The creditors, in a second Nevada legal action, also claim Meyers, the owner of a UK car battery recycler, exaggerated the financial health of his Eco-Bat Technologies to get the 2008 loan.
Lawyers for Meyers’ EB Holdings II, the parent company of Eco-Bat, will ask a Las Vegas judge to dismiss the involuntary Chapter 11 petition filed in March.
The creditors, led by GoldenTree Asset Management, are seeking to push the company into reorganization.
Among the creditors’ claims is that Meyers “paid himself and his family hundreds of millions of dollars, plus hundreds more through lucrative (and highly questionable) management and service contracts.”
After the $633 million loan, with an interest rate of 11 percent, according to court papers, Meyers became the owner of the Ingot, a 153-foot yacht with an asking price of $39.75 million, according to reports.
The yacht boasts five luxurious state rooms equipped with mahogany and white onyx fixtures.
Meyers also made large charitable donations since EB holdings took out the megaloan.
In April 2016, Meyers donated $30 million to New York University’s College of Nursing, which is now named for his wife, Rory, an alumna of the school.
In 2013, he offered a $15 million challenge grant to help fund the completion of a $62 million children’s garden, also named for his wife, in their home city of Dallas, according to reports.
The creditors do not claim any specific purchase or donation — or any expenditure made by the industrialist — was financed with purloined money.
The 10-year notes EB Holdings II issued in 2007 matured on March 31 and the creditors say they received none of the $2 billion they are owed, which includes accrued interest and default charges.
EB Holdings II’s sole asset is its 86.7 percent stake in British-based Eco-Bat Technologies, which sells lead obtained from used car batteries to new battery manufacturers.
Meyers’ bankruptcy court lawyers accuse the creditors of “forum shopping,” noting they are litigating the same incident in a separate Nevada court as well as bad faith refinancing negotiations.

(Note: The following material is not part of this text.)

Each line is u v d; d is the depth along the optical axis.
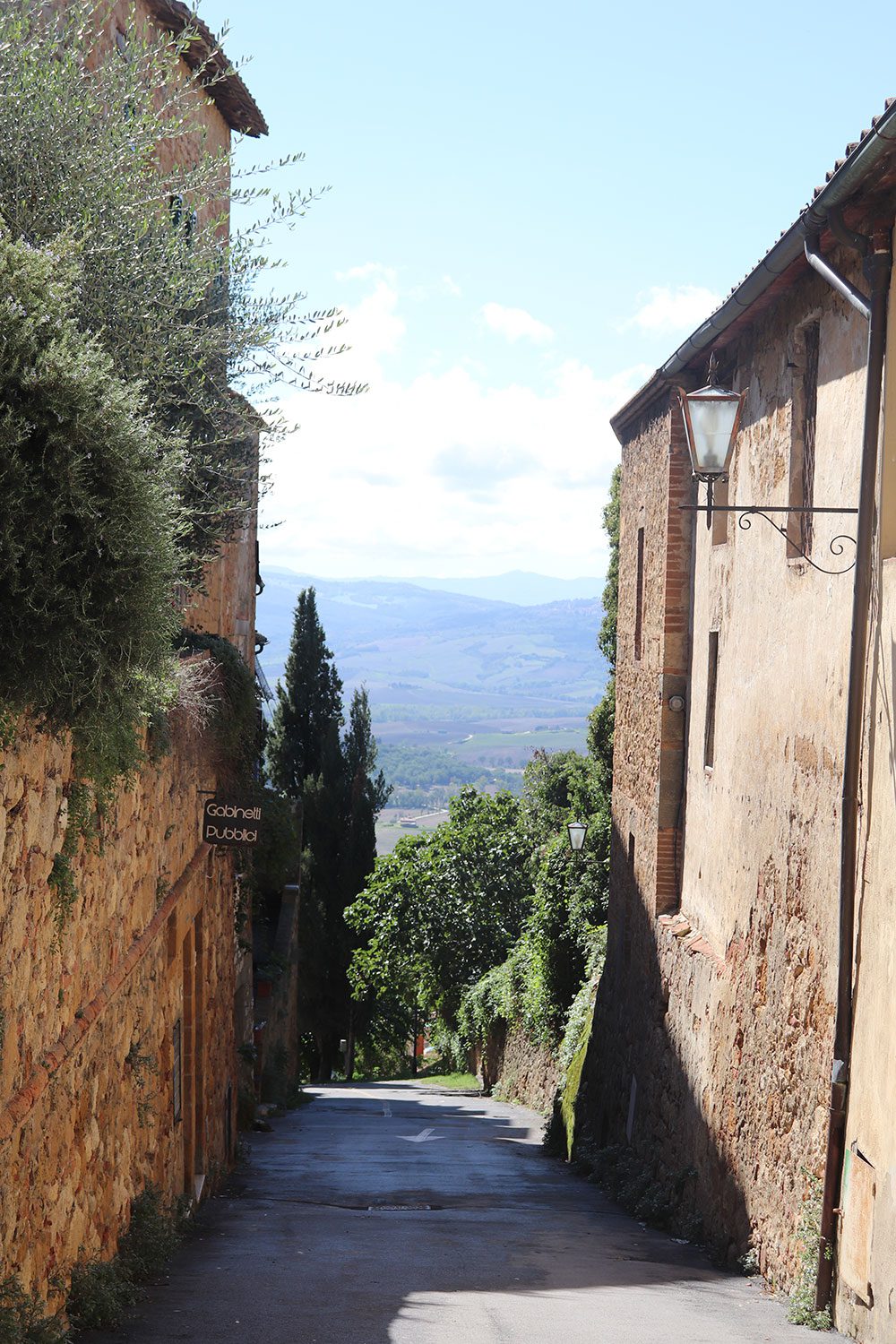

“The [creditors] commenced [the bankruptcy court] case because the State Court Litigation, which they filed 10 months ago, has not proceeded favorably for them,” EB lawyers’ said in court papers.
Creditors in the state court case accuse Meyers of treating his “empire of companies as a personal piggy bank.”
Meyers transferred all of Eco-Bat’s permits and intellectual property from EB Holdings II into the name of one of his other companies and out of the creditors’ reach, it is alleged in the state court case, sched- uled to got to trial in 2018.
The creditors claim Meyers “employed various stalling tactics” to delay a resolution such as providing thousands of pages of unsearchable, image-only documents.
Meyers put that figure at 2 million pages in court documents filed in June.
Lawyers and reps for Meyers, EB Holdings and the creditors did not respond to requests for comment.